Input data:
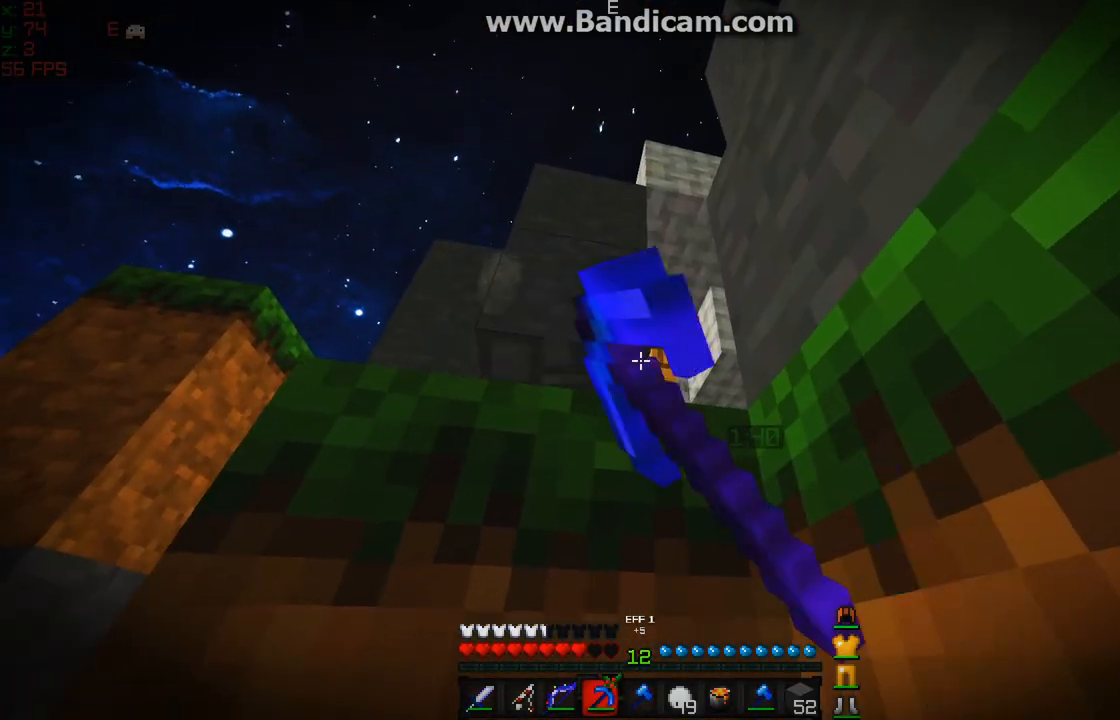
{"keys": [], "mouse": ["left"], "events": []}
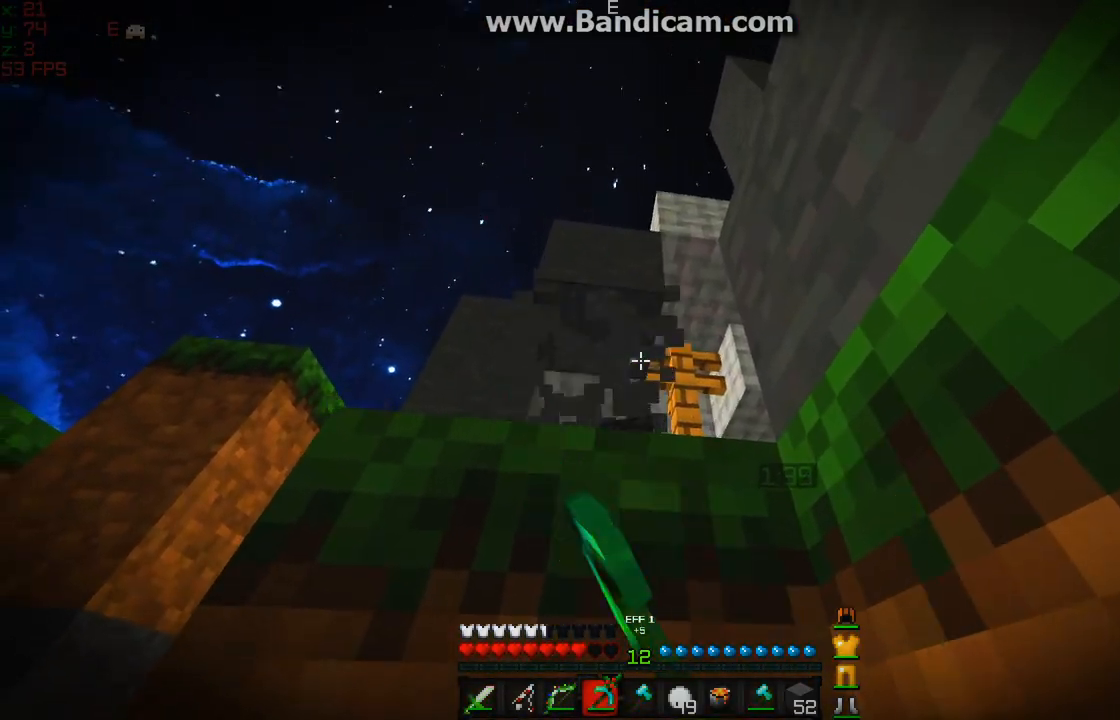
{"keys": [], "mouse": ["right"], "events": [[100, "w", "down"], [200, "mouse_left", "up"], [200, "w", "up"], [450, "mouse_right", "down"]]}
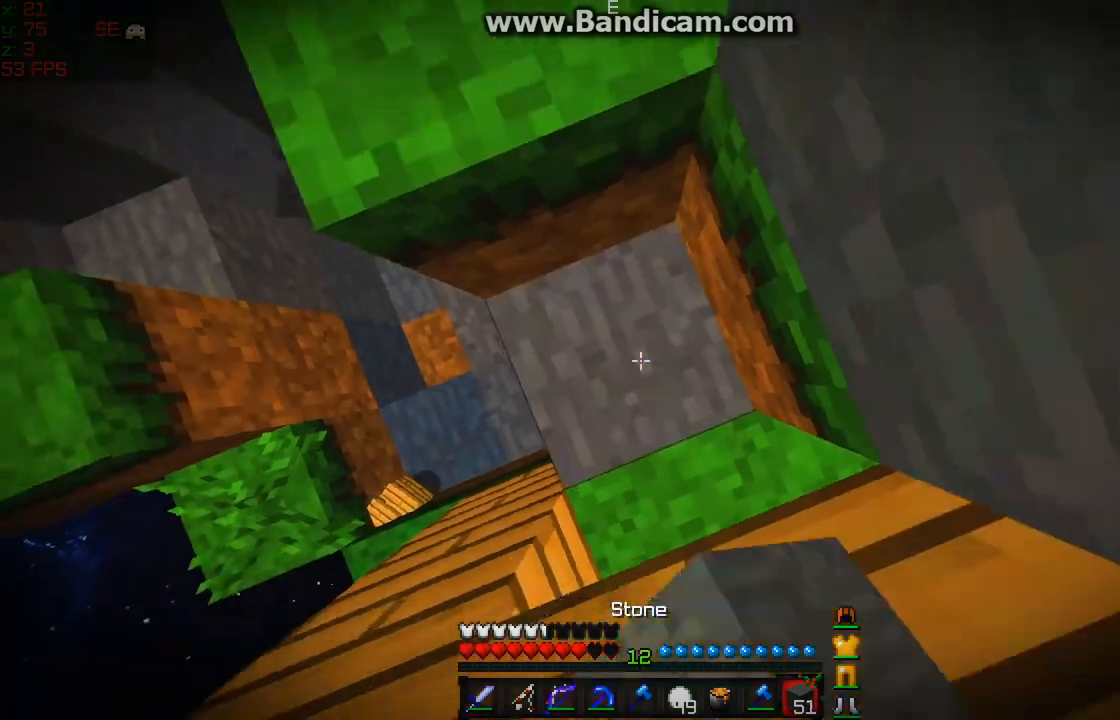
{"keys": ["w"], "mouse": ["right"], "events": [[100, "mouse_right", "up"], [200, "mouse_right", "down"], [233, "mouse_right", "up"], [450, "mouse_right", "down"], [450, "w", "down"]]}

What the exercise asks:
Only the number is wanted: how many lines in the data include the string "down"?

Solved exercise:
2